Seven days after hospital admission, the proportion of patients who died was lower in molnupiravir recipients (2.3%) than in controls (5.3%) and in Paxlovid recipients (1.3%) than in controls (3.6%), a difference that persisted to day 28 (molnupiravir, 7.5% vs controls, 14.9%; Paxlovid, 3.5% vs controls, 9.3%).
At 28 days, the proportion of patients released from the hospital was slightly higher among antiviral recipients than controls (molnupiravir, 84.4% vs controls, 75.3%; Paxlovid, 89.6% vs controls, 82.5%).
Molnupiravir recipients had a lower rate of death from any cause (19.98 per 10,000 person-days) than controls (38.07 per 10,000) (hazard ratio [HR], 0.48). Similarly, death rates in Paxlovid recipients were 10.28 per 10,000 patients, versus 26.47 per 10,000 in controls (HR, 0.34).
Relative to controls, antiviral recipients were also at lower risk of disease progression (molnupiravir HR, 0.60; Paxlovid HR, 0.57) and the need for supplemental oxygen (HRs, 0.69 and 0.73, respectively). The interval between treatment and reaching a low viral load was significantly shorter in the antiviral group than in controls (HR, 1.38 for both drugs), but there were no significant differences in the need for invasive mechanical ventilation or intensive care.

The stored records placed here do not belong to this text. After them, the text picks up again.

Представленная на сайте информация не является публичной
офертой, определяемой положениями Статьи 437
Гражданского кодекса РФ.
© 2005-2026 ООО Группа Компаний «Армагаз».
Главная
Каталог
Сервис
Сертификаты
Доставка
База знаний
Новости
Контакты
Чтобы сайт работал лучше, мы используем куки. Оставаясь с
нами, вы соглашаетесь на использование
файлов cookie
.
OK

"Results of our subgroup analyses suggested a possible lack of significant benefit in younger patients (aged ≤65 years) and those who had been fully vaccinated, which would support prioritising the prescription of oral antivirals to older people and those not adequately vaccinated, who are also likely to be at increased risk of progression to severe COVID-19," the researchers wrote.
In a related commentary, Dorota Zarebska-Michaluk, PhD, of Jan Kochanowski University, and Robert Flisiak, MD, PhD, of the Medical University of Bialystok, both in Poland, said that the study was not a head-to-head comparison of the two antivirals because of an imbalance of age, vaccination status, and rates of underlying medical conditions. Yet the results "support the early use of oral antiviral drugs in patients with mild-to-moderate COVID-19 who are at high risk, regardless of whether they are in outpatient or inpatient care."